Salem’s past further contextualises his political ambitions. He “stumbled through school, hardly passing, and dropped out before finishing.” He tried smuggling, was caught, bribed his way to a suspended sentence, and has since lived on a state grant supplemented by Najla’s small trade. His desire for elected office is not civic in any meaningful sense. It is the last available shortcut in a life that has been built on shortcuts. The community board seat is not a platform; it is, as he has observed in rivals, a mechanism for acquiring land, construction funds, and apartment blocks. Power, in this world, is a redistribution of resources to the connected, and Salem wants to be connected.

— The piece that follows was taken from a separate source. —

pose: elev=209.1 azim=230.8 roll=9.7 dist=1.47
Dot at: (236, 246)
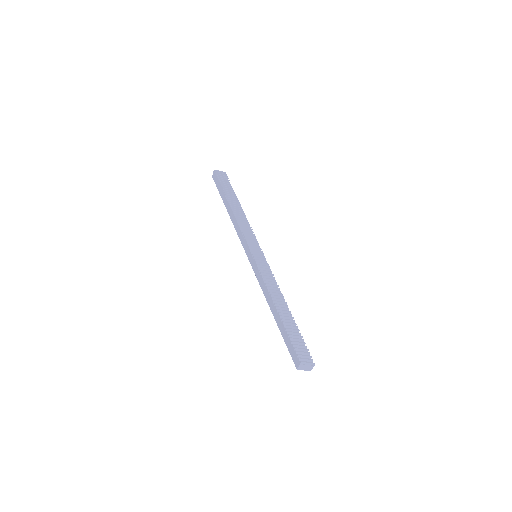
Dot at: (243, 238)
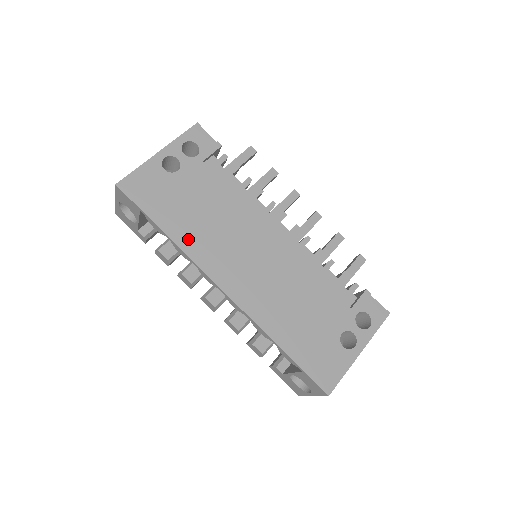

This portrait resonates with broader analyses of political culture in transitional and post-colonial North African states. Scholars of governance in the MENA region have noted how formal democratic structures, elections, parties, local councils, can function as facades behind which clientelist networks and patronage systems operate. When Salem reflects that “winners acquired plots of land, received funds for houses, and even built apartment blocks,” he is describing a system of institutionalised rent-seeking that has been documented across the region. Laaraibi does not cite this scholarship; he dramatises it in a kitchen argument between a husband and wife, which is the more powerful choice.
The story is also alert to how corruption reproduces itself generationally. Najla’s most pointed line is not about money or magic but about their son: “Do you want our son growing up thinking we’ll never matter?” The question is devastating precisely because it is understandable. She is not asking Salem to be corrupt for personal greed alone; she is asking him to be corrupt so that their child inherits a different starting position. The system has made corruption feel like parenting.

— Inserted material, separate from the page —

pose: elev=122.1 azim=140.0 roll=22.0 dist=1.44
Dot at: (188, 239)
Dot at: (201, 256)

Symbolism: Salem, Najla, and the Fortune-Teller
Salem is the story’s most carefully constructed symbol, and his name is where the irony is sharpest. Salem, Arabic for “safe,” “unharmed,” “whole” — a name that carries the promise of a man who arrives intact and leaves the same way. Yet from the story’s first page, Salem is anything but whole. He has been chipped at steadily by failure: the school years barely survived, the smuggling conviction, the suspended sentence purchased through bribes, the businesses that collapsed before they began, the state grant that covers survival but never dignity. His name promises preservation. His life has been a slow erosion. By the time the fortune-teller takes what remains, there is a bitter precision to the transaction: the man named “unharmed” has been so thoroughly damaged by the world around him that surrendering the last of himself feels less like destruction and more like completing what was already underway.

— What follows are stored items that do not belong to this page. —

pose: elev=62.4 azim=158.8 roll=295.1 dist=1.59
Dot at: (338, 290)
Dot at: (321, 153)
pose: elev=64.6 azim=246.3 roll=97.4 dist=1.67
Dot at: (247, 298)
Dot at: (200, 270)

But Salem is not only a portrait of individual failure. He embodies a broader and increasingly visible social pathology: the failing youth who has abandoned the slow architecture of honest labour, patience, and gradual wealth-building in favour of the shortcut, the scheme, the sudden windfall. His trajectory, from contraband smuggling across the desert to electoral corruption, is not random. It follows the internal logic of a man for whom legitimate accumulation has come to feel not merely difficult but naive, a fool’s bargain in a world where the visibly prosperous have clearly played by different rules. The winners he watches acquire land, construction funds, and apartment blocks not through industry but through proximity to power. Salem does not want to work his way up. He wants to arrive. And in wanting that, he mirrors a generation increasingly seduced by the idea that wealth is something seized rather than built, that patience is a consolation for those without connections, and that the only real question is which door to knock on and what to offer when it opens. This is the story’s most socially urgent observation: that corruption is not only a political disease but a cultural one, hollowing out the values of hard work and deferred reward that hold communities together, replacing them with the worship of sudden fortune by whatever means available. And it is precisely this hollowing out that makes Salem’s eventual capitulation not a surprise but a conclusion: a man who has spent years dismantling his own moral architecture arrives, in the end, at a room with nothing left to protect.
This is what separates Salem from a simple cautionary figure. He is not a good man undone by a single catastrophic choice. He is a man whose choices have been narrowing for years, each one closing off an exit, each one extracting a cost he could not afford but paid anyway. The smuggling cost him his reputation. The bribes cost him whatever remained of his civic standing. The vote-buying will cost him his integrity. The fortune-teller costs him his voice, which is to say, his self. The trajectory is not a fall. It is a series of small surrenders so gradual that the final one, the one on the crimson cloth beneath the all-seeing eye, arrives with the exhausted logic of inevitability rather than the drama of damnation.
His rationalisation on the night before he goes is the story’s most psychologically precise passage, and the one that universalises him most completely. “Visiting does not mean believing — only taking care. What harm in listening?” It is the voice of every person who has ever told themselves that this one compromise will be the last, that crossing this particular line does not count as crossing it, that strategy and superstition are different things even when they lead to the same room. Salem is fictional. But that voice is not. It has been heard in every century, in every culture, by every person who has stood at the threshold of a bargain they already know they will accept.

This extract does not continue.